Lihatlah Pikiran Anda Sendiri Sebelum Kesalahan Orang Lain
Kita mudah melihat kesalahan dan kekurangan orang lain. Saat kita menilai mengapa mereka berbicara seperti itu atau mengapa mereka memiliki kebiasaan seperti itu, sisi buruk mereka segera terlihat lebih besar daripada sisi baiknya.
Pikiran yang terus mencari kesalahan orang lain tidak berhenti pada pengamatan sederhana. Ketidaksukaan, gosip, perbandingan, dan penilaian ikut tumbuh, dan kebiasaan itu menjadi benih gelap dalam pikiran kita sendiri. Mata yang memandang buruk orang lain pada akhirnya membuat pikiran kita sendiri menjadi kasar pula.
Latihan bukanlah pekerjaan mencari apa yang salah pada orang lain. Latihan adalah pekerjaan menerangi pikiran kita sendiri. Seperti yang diajarkan Seongcheol Keun Sunim, sebelum melihat kesalahan orang lain, kita harus melihat kesalahan kita sendiri. Pertama-tama kita perlu menyadari penilaian, kemarahan, dan rasa lebih tinggi dalam diri sendiri.

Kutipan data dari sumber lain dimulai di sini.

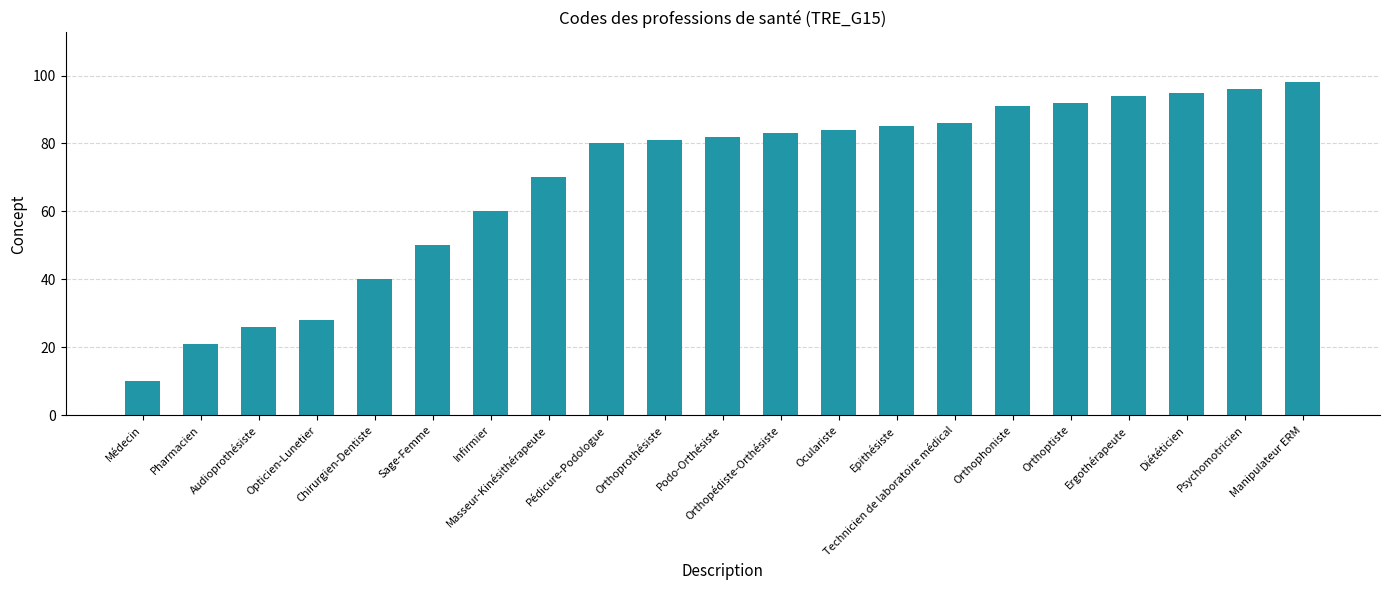

List the labels in order of value, smallest first.

Médecin, Pharmacien, Audioprothésiste, Opticien-Lunetier, Chirurgien-Dentiste, Sage-Femme, Infirmier, Masseur-Kinésithérapeute, Pédicure-Podologue, Orthoprothésiste, Podo-Orthésiste, Orthopédiste-Orthésiste, Oculariste, Epithésiste, Technicien de laboratoire médical, Orthophoniste, Orthoptiste, Ergothérapeute, Diététicien, Psychomotricien, Manipulateur ERM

Tentu saja, ini tidak berarti menolak membedakan apa yang salah. Artinya, sebelum pembedaan mengeras menjadi rasa tidak suka, kita harus memeriksa kebiasaan apa yang sedang ditumbuhkan oleh pikiran kita sendiri. Saat itu pembedaan menjadi kebijaksanaan, dan pikiran menjadi sedikit lebih lembut.

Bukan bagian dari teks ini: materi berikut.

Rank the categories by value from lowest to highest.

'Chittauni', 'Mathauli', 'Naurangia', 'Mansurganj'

Hari ini, ketika melihat kesalahan seseorang, jangan langsung mengungkapkannya dengan kata-kata. Pertama-tama lihatlah apa yang bergerak di dalam pikiran sendiri. Ketika mata yang mencari kesalahan diarahkan ke dalam, jalan latihan terbuka.
Ketika kita hanya melihat kesalahan orang lain, maka tumbuhlah kebiasaan tidak suka dan menghakimi. Latihan bukanlah menekan orang lain, tapi menguji pikiran kita sendiri. Ketika mata yang mencari kesalahan mengarah ke dalam, pikiran menjadi cerah.